__Data shown__
--- START ---
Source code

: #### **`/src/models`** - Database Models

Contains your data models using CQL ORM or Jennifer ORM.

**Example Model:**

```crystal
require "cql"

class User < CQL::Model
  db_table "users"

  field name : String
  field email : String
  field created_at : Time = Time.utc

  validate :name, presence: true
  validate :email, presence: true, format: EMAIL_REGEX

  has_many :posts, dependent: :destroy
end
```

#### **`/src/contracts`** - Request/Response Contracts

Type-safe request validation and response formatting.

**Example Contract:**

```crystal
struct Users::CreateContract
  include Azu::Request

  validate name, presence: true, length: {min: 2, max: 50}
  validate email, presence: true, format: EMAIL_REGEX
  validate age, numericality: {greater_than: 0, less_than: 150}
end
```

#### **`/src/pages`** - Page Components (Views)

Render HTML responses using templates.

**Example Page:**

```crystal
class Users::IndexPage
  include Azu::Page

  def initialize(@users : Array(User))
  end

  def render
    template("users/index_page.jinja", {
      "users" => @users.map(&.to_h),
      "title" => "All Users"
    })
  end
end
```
--- END ---
__Task to carry out__
From the line with "Contains your data" to the final line of the data above, please reproduce every line exactly and add nothing.

__Result of this exercise__
Contains your data models using CQL ORM or Jennifer ORM.

**Example Model:**

```crystal
require "cql"

class User < CQL::Model
  db_table "users"

  field name : String
  field email : String
  field created_at : Time = Time.utc

  validate :name, presence: true
  validate :email, presence: true, format: EMAIL_REGEX

  has_many :posts, dependent: :destroy
end
```

#### **`/src/contracts`** - Request/Response Contracts

Type-safe request validation and response formatting.

**Example Contract:**

```crystal
struct Users::CreateContract
  include Azu::Request

  validate name, presence: true, length: {min: 2, max: 50}
  validate email, presence: true, format: EMAIL_REGEX
  validate age, numericality: {greater_than: 0, less_than: 150}
end
```

#### **`/src/pages`** - Page Components (Views)

Render HTML responses using templates.

**Example Page:**

```crystal
class Users::IndexPage
  include Azu::Page

  def initialize(@users : Array(User))
  end

  def render
    template("users/index_page.jinja", {
      "users" => @users.map(&.to_h),
      "title" => "All Users"
    })
  end
end
```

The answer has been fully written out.